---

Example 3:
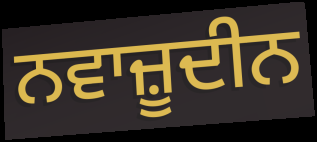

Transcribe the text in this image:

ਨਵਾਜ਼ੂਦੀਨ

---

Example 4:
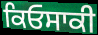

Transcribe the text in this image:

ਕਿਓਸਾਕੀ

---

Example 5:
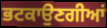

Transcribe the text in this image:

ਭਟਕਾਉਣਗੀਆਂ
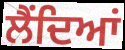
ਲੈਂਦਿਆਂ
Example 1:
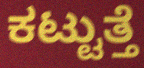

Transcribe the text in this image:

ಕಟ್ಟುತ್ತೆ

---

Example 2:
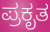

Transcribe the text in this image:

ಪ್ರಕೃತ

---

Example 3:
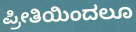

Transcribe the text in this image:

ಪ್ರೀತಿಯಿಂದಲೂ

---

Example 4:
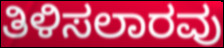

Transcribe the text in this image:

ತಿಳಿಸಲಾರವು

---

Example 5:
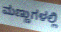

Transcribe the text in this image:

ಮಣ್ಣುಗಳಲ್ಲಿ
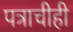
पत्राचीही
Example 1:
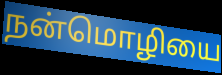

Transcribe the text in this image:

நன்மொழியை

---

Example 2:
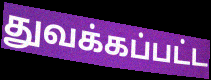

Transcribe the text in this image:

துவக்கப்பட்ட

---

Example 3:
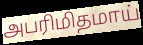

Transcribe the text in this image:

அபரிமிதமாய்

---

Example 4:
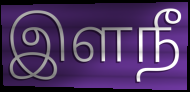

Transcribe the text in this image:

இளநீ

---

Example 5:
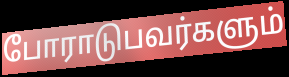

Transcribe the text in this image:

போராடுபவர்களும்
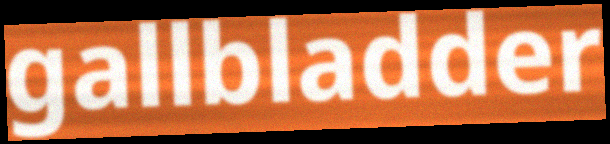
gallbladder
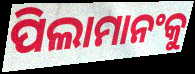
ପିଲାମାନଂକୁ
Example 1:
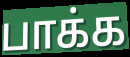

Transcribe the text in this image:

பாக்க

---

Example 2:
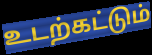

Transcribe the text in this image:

Work to complete: A word-for-word copy of the material is required; pictures stay out of it.

Your solution:
---

Example 3:

Transcribe the text in this image:

ਨਵਾਜ਼ੂਦੀਨ

---

Example 4:

Transcribe the text in this image:

ਕਿਓਸਾਕੀ

---

Example 5:

Transcribe the text in this image:

ਭਟਕਾਉਣਗੀਆਂ
ਲੈਂਦਿਆਂ
Example 1:

Transcribe the text in this image:

ಕಟ್ಟುತ್ತೆ

---

Example 2:

Transcribe the text in this image:

ಪ್ರಕೃತ

---

Example 3:

Transcribe the text in this image:

ಪ್ರೀತಿಯಿಂದಲೂ

---

Example 4:

Transcribe the text in this image:

ತಿಳಿಸಲಾರವು

---

Example 5:

Transcribe the text in this image:

ಮಣ್ಣುಗಳಲ್ಲಿ
पत्राचीही
Example 1:

Transcribe the text in this image:

நன்மொழியை

---

Example 2:

Transcribe the text in this image:

துவக்கப்பட்ட

---

Example 3:

Transcribe the text in this image:

அபரிமிதமாய்

---

Example 4:

Transcribe the text in this image:

இளநீ

---

Example 5:

Transcribe the text in this image:

போராடுபவர்களும்
gallbladder
ପିଲାମାନଂକୁ
Example 1:

Transcribe the text in this image:

பாக்க

---

Example 2:

Transcribe the text in this image:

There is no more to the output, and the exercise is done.